Can you copy out, word for word, the lines running from the one with "### Часть 1. Предобработка данных" to the one with "### Часть 2. Анализ данных"?

**** TASK DATA

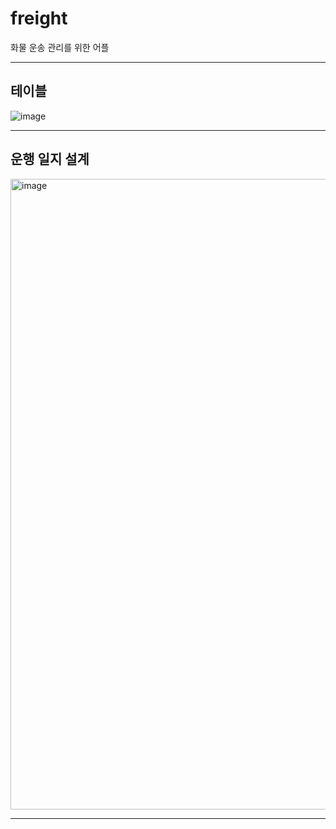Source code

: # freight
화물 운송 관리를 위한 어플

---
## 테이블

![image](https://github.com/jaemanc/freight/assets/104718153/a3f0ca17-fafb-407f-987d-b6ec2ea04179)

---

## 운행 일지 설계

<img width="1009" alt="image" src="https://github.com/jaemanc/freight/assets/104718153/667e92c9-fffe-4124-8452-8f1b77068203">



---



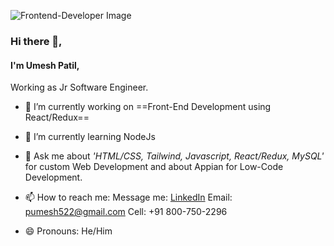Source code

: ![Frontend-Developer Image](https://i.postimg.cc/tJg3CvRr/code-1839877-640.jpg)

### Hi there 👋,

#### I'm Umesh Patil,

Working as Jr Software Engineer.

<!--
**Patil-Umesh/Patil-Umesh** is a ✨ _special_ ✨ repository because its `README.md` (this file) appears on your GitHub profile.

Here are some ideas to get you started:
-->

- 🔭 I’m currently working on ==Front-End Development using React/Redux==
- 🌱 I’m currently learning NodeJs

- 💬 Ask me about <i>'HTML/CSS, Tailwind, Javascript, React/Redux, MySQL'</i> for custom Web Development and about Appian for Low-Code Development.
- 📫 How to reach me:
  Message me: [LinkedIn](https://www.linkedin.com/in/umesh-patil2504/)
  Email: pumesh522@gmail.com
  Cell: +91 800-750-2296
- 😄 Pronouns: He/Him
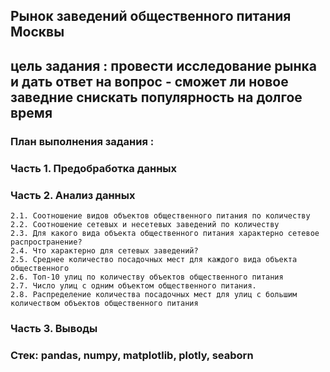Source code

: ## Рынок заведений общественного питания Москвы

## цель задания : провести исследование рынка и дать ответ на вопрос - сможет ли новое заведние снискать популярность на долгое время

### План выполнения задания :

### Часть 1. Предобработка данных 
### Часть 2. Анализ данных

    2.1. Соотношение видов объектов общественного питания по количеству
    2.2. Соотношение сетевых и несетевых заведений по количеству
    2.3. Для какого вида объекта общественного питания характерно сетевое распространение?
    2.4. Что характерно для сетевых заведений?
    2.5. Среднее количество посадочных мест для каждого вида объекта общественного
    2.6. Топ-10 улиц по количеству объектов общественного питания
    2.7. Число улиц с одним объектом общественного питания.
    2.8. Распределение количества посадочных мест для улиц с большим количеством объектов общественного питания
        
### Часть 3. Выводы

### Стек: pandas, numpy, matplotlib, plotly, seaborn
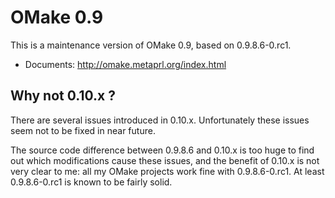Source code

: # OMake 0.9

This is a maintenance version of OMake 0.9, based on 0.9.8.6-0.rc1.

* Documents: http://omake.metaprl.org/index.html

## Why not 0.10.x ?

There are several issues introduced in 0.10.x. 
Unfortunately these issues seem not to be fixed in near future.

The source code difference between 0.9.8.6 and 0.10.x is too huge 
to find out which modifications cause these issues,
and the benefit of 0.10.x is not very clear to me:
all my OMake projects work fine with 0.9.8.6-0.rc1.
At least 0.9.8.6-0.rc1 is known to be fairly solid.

********

TASK RESULT:
### Часть 1. Предобработка данных 
### Часть 2. Анализ данных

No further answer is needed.